■ Document passage
▼▼▼
# color question again



## jesselevi (Nov 28, 2013)

I'm posting pics of this bird one last time because I'm still confused as to what exactly the breakdown of his genetics are. I know he's ash red t-check. Some of his tail feathers are typical for ash red (I.e. grey with white bar) but some tail feathers are pure white. Is he spread or just have a white gene? Also, each wing has 1 white secondary feather in the same spot. What does that indicate, if anything? Does he also have bronze? Thank you for your help and for putting up with me. I promise to stop asking questions.


----------



## sev3ns0uls (Jul 2, 2011)

looks like a velvet ash red(t-pattern) with splash. I have a bird similar but the bird is a homer and it dont have splash.


----------



## jesselevi (Nov 28, 2013)

Does velvet mean that there is no visible (t) on the shield feathers.In other words,does it mean that it is a darker variation of check?


----------



## tmaas (May 17, 2012)

"Velvet" is a term used to describe the deep red coloration of your ash red check. It can be caused by a few different genetic modifiers such as dirty, bronze, smoky or even indigo in some cases. I think it's bronze and/or dirty in your bird because smokey would cause a lighter coloration on the beak and indigo would lighten the flights a bit more. The flights on your bird look bronze.

The various white feathers on the bird are due to piebald genes which are totally separate from the red and ash colors and may be rec. or dom. in nature.


----------



## Woodnative (Jul 4, 2010)

don't stop asking questions!!!! White piebald genes like that are always separate from the basic color and other modifying genes. Think of your bird as an ash red T-pattern (or "velvet"). The piebald genes are like somebody splashed some white paint on him. ?He is still the ash red t-pattern underneath the white "paint". 
The same would be true with something like a baldhead roller or Capuchine or other breed with white. It is still a "blue bar" or "ash red T-pattern" or whatever even though there is white.


----------



## jesselevi (Nov 28, 2013)

Woodnative,Thank you.That makes sense to me.Is it a dominant gene that will carry to the young?And is the beard a seperate piebald gene?


----------



## Woodnative (Jul 4, 2010)

That is where it gets complex.....there seems to be many different piebald genes..........some rec some dominant, some seem to effect one part and some show up randomly. Hard to say. If I were a betting man though I think you would see that show up in at least half the young. The exact placement of the white will vary and some birds could have more than others, but you will probably have it in some of the youngsters.
▲▲▲
■ Complete the following
(a) Please decide whether each statement agrees with the pigeon color thread above, answering yes or no and quoting the words that decide it: (i) smoky would lighten the beak; (ii) piebald genes are always dominant; (iii) each wing has two white secondary feathers.
(b) In the pigeon color thread, what genetic modifiers are named as possible causes of the "velvet" coloration?

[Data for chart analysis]
▼▼▼
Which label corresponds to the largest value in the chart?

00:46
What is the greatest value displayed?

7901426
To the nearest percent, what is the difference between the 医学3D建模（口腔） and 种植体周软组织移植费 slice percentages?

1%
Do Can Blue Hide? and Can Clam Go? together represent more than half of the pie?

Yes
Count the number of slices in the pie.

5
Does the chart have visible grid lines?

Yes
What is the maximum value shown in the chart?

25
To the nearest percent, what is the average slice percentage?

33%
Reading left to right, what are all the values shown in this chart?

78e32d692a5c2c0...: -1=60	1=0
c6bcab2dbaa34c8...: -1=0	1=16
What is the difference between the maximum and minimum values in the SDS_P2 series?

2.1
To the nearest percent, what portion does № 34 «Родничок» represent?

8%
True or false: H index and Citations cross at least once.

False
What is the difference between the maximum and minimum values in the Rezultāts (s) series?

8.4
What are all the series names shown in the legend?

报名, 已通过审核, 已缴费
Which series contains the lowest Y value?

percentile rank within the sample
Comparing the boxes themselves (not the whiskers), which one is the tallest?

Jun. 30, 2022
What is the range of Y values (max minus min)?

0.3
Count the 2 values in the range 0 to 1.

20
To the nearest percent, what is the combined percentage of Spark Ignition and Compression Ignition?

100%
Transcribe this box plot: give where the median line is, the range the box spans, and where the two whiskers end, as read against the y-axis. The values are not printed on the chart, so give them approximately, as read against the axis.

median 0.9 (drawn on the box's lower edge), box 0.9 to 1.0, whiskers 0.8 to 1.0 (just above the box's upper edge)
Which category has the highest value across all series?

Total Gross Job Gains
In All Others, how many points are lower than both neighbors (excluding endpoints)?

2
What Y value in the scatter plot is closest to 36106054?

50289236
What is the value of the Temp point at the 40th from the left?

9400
▲▲▲
■ Answers by item number
(a)
(i) Yes: "smokey would cause a lighter coloration on the beak"
(ii) No: "may be rec. or dom. in nature"
(iii) No: "each wing has 1 white secondary feather in the same spot"

(b) Dirty, bronze, smoky, or in some cases indigo.